**DOCUMENT SECTION**:
_ _ _ _

I waited motionlessly. My only hope was that my climbing partner would return and find where my tracks ended.

The cold from the ice blue walls was working its way into my bones.Thirty minutes, one hour passed, more, I don’t know how long.Then the sliver of sky above clouded over and it began to rain.
The rain was funneling down the glacier into the crevasse, soaking me with ice-water.
At least drowning would be quicker than hypothermia ;-)

My thoughts shifted to my partner. Maybe he had followed a different track across the glacier and would never find me because of the rain. I had to figure this out myself, if I was to survive. I knew that fear was normal in this situation, but that panic would kill me. I focused on the facts of my situation.

What was in my favor was that in my fall, I had not lost my ice axe.Years of climbing experience had taught me to hold onto it whatever happened; yet I did not have enough room to swing it.
So with small movements I chipped away a little hole above me, just big enough to set the ice ax into.Then I took a sling I carried around my neck and attached one end to the ice axe and the other to my harness, to prevent me from plummeting further down the crevasse.

Now I could pivot myself into a vertical position and remove my pack. Luckily my climbing rope was on top and I had a lanyard with a knife attached around my neck. I cut ten feet off the rope and made a rope stirrup out of one end and tied the other to the bottom of my second ice axe which I managed to set just above the first.

I used the rest of the rope to attach my pack to my harness.Then slowly, with blood still flowing from my right boot, I very slowly chimneyed my way up the ice, using a single crampon and the rope stirrup attached to the ice ax that I kept replanting six inches higher.

I was wet to the skin. It was a race against hypothermia and I was still afraid that I would fall back down and not be able to re-climb the vertical walls of ice.The crux came at the top. On both sides of the crevasse there was soft snow that would not allow me to get any purchase, it was like quick sand, or trying to climb out of water onto ice that keeps breaking away.

Finally after intense effort I rolled out, gasping for breath and nearly convulsing as my muscles contracted with hypothermia. I had come out on the upper side of the crevasse and had to get down off the glacier as soon as possible.

_ _ _ _

**SUPPLIED MATERIAL**:
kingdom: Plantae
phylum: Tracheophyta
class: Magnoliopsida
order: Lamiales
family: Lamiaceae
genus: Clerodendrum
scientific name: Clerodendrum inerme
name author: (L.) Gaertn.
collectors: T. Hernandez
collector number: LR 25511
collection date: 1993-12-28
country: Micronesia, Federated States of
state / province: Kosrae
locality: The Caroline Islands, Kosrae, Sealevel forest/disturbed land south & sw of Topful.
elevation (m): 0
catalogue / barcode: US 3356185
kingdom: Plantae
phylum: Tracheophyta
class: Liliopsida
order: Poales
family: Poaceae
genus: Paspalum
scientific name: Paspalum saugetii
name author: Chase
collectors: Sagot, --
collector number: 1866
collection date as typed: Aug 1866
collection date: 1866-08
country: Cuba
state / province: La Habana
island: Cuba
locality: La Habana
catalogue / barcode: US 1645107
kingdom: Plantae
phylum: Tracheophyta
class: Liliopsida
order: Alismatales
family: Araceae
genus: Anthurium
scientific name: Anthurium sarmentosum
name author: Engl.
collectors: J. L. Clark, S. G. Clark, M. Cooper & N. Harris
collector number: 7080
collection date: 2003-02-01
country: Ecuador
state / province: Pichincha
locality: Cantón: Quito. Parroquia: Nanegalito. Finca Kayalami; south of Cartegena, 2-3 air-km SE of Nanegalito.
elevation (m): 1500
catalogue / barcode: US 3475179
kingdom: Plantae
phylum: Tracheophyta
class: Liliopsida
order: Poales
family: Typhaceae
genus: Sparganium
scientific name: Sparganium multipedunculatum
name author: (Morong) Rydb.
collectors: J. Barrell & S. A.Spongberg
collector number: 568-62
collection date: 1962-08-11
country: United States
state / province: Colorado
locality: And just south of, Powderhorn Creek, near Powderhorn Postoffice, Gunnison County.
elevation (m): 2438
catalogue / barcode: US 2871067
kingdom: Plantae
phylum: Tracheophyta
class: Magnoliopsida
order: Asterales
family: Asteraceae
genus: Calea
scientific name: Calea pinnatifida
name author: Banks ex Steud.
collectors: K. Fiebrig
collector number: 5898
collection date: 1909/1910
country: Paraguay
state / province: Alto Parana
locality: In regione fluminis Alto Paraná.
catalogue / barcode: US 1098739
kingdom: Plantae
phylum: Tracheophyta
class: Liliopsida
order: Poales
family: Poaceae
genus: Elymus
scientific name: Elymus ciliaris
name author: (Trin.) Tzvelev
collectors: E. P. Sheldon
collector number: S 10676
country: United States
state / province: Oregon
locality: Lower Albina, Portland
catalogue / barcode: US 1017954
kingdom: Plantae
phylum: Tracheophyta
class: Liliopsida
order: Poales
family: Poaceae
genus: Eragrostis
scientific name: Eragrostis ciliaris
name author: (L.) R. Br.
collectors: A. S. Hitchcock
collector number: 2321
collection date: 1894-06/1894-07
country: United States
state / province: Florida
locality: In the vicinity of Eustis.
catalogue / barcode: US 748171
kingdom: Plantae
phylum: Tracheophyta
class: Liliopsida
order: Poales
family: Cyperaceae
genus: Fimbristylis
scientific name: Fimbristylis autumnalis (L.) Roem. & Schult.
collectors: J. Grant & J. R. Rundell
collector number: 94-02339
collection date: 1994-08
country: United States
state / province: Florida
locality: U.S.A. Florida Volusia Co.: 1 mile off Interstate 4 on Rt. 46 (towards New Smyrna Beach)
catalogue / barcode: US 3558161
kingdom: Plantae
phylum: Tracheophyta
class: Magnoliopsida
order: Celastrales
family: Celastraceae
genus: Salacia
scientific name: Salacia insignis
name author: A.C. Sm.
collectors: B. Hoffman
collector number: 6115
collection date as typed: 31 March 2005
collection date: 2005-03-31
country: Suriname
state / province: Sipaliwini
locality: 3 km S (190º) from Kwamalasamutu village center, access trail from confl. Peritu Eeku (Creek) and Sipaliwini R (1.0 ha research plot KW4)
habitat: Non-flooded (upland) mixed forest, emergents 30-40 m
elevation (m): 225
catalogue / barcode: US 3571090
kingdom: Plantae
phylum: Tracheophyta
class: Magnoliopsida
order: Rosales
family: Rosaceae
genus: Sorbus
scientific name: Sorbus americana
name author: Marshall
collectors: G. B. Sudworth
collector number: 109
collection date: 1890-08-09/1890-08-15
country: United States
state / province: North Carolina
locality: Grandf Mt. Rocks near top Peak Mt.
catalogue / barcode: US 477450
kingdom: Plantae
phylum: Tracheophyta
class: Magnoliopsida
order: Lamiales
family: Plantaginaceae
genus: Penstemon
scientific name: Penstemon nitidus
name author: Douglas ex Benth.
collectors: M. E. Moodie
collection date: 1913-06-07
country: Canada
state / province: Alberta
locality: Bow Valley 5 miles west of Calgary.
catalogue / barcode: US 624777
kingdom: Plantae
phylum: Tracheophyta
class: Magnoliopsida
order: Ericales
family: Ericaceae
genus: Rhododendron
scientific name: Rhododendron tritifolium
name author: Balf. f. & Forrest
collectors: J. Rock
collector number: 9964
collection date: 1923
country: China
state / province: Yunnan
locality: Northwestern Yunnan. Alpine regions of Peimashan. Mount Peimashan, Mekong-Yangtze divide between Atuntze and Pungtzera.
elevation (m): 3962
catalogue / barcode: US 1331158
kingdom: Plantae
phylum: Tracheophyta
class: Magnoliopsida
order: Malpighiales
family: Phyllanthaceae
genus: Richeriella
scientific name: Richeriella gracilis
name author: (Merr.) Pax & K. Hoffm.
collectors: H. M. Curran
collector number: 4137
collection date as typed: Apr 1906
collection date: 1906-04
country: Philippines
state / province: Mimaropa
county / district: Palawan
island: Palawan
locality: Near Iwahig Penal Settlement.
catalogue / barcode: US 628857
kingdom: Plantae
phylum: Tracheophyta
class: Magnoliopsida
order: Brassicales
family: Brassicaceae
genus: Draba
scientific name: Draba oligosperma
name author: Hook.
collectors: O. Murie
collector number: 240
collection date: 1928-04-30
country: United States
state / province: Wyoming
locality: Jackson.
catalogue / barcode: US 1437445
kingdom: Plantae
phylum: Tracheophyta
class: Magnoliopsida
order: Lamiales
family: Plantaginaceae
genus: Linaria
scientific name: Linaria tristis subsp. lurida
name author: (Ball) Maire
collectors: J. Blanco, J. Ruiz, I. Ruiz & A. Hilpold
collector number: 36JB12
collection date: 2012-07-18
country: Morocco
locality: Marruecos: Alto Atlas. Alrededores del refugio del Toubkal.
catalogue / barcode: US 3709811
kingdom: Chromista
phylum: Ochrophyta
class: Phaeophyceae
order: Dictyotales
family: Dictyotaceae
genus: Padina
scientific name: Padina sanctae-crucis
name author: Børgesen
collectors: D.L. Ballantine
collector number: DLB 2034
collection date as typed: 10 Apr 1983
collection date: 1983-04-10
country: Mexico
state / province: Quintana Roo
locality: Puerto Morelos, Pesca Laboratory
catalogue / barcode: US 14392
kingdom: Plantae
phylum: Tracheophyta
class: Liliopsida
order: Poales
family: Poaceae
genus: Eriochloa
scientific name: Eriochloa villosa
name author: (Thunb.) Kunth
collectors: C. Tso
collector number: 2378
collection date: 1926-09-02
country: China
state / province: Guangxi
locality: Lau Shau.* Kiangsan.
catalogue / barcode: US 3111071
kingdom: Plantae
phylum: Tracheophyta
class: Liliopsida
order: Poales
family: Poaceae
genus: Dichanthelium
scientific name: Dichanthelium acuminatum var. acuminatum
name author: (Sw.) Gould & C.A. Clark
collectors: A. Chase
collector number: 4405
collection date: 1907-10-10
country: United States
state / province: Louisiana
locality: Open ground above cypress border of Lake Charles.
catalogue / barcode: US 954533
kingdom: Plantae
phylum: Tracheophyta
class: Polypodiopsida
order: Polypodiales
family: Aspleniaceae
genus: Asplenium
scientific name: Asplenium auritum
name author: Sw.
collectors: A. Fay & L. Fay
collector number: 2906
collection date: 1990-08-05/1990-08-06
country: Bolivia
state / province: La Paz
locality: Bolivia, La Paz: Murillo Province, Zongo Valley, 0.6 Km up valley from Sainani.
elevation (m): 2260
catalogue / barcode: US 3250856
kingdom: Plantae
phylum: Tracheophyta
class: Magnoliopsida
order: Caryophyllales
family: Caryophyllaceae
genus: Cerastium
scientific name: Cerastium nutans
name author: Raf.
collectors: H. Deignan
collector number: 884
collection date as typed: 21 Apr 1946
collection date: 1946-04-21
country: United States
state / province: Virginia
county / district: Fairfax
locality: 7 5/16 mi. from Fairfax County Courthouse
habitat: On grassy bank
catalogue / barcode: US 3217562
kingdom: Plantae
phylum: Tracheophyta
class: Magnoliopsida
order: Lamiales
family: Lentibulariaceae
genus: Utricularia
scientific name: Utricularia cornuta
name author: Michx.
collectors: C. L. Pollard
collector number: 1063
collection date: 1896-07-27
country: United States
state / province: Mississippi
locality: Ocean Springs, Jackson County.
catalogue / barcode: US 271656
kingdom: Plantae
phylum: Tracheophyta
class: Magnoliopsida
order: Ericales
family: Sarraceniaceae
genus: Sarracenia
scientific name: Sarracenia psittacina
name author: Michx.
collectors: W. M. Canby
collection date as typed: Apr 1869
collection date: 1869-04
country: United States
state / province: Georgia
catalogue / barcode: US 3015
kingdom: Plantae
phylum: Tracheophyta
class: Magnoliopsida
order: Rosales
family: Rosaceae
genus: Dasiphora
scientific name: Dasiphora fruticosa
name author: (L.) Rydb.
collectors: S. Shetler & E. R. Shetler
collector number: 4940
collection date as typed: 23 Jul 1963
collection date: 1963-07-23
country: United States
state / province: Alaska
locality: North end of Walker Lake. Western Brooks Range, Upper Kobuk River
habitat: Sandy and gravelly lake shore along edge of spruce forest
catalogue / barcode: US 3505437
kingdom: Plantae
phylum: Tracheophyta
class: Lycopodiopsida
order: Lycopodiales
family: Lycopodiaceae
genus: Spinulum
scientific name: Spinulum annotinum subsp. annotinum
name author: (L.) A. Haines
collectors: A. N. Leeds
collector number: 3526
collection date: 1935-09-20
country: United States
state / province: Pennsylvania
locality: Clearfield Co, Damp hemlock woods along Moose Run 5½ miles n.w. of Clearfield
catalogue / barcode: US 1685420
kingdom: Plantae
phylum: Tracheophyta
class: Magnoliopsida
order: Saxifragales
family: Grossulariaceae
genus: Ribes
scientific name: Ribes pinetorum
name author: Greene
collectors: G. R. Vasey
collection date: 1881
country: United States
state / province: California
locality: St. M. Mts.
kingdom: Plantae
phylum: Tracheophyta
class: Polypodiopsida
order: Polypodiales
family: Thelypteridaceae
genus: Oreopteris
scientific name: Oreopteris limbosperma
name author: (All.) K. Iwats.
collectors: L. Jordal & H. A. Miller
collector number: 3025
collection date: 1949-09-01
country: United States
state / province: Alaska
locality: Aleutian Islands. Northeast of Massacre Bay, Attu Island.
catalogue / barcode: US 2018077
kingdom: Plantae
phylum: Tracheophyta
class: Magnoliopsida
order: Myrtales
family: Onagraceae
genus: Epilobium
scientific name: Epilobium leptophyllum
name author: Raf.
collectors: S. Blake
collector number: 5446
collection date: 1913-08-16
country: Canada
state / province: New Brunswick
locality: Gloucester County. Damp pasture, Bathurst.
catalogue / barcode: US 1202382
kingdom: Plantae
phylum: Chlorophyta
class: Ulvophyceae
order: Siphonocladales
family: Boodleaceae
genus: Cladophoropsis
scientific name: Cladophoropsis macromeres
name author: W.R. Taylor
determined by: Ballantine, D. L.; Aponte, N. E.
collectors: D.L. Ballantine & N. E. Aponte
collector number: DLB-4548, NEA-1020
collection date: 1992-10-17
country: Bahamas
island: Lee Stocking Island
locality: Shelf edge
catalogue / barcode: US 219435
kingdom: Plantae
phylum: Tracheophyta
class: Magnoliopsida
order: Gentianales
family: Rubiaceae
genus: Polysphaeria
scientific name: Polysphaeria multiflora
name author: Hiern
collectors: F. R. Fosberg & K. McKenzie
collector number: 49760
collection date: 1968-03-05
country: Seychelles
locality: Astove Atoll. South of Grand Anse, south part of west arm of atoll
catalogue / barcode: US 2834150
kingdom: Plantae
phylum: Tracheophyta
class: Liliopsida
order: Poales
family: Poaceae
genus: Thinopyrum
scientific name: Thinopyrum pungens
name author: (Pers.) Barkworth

_ _ _ _

**WORK INSTRUCTION**: Please reproduce the whole account of climbing out of a glacier crevasse, word for word. You won't need the rows.

**SOLUTION TO THE EXERCISE**:
I waited motionlessly. My only hope was that my climbing partner would return and find where my tracks ended.

The cold from the ice blue walls was working its way into my bones.Thirty minutes, one hour passed, more, I don’t know how long.Then the sliver of sky above clouded over and it began to rain.
The rain was funneling down the glacier into the crevasse, soaking me with ice-water.
At least drowning would be quicker than hypothermia ;-)

My thoughts shifted to my partner. Maybe he had followed a different track across the glacier and would never find me because of the rain. I had to figure this out myself, if I was to survive. I knew that fear was normal in this situation, but that panic would kill me. I focused on the facts of my situation.

What was in my favor was that in my fall, I had not lost my ice axe.Years of climbing experience had taught me to hold onto it whatever happened; yet I did not have enough room to swing it.
So with small movements I chipped away a little hole above me, just big enough to set the ice ax into.Then I took a sling I carried around my neck and attached one end to the ice axe and the other to my harness, to prevent me from plummeting further down the crevasse.

Now I could pivot myself into a vertical position and remove my pack. Luckily my climbing rope was on top and I had a lanyard with a knife attached around my neck. I cut ten feet off the rope and made a rope stirrup out of one end and tied the other to the bottom of my second ice axe which I managed to set just above the first.

I used the rest of the rope to attach my pack to my harness.Then slowly, with blood still flowing from my right boot, I very slowly chimneyed my way up the ice, using a single crampon and the rope stirrup attached to the ice ax that I kept replanting six inches higher.

I was wet to the skin. It was a race against hypothermia and I was still afraid that I would fall back down and not be able to re-climb the vertical walls of ice.The crux came at the top. On both sides of the crevasse there was soft snow that would not allow me to get any purchase, it was like quick sand, or trying to climb out of water onto ice that keeps breaking away.

Finally after intense effort I rolled out, gasping for breath and nearly convulsing as my muscles contracted with hypothermia. I had come out on the upper side of the crevasse and had to get down off the glacier as soon as possible.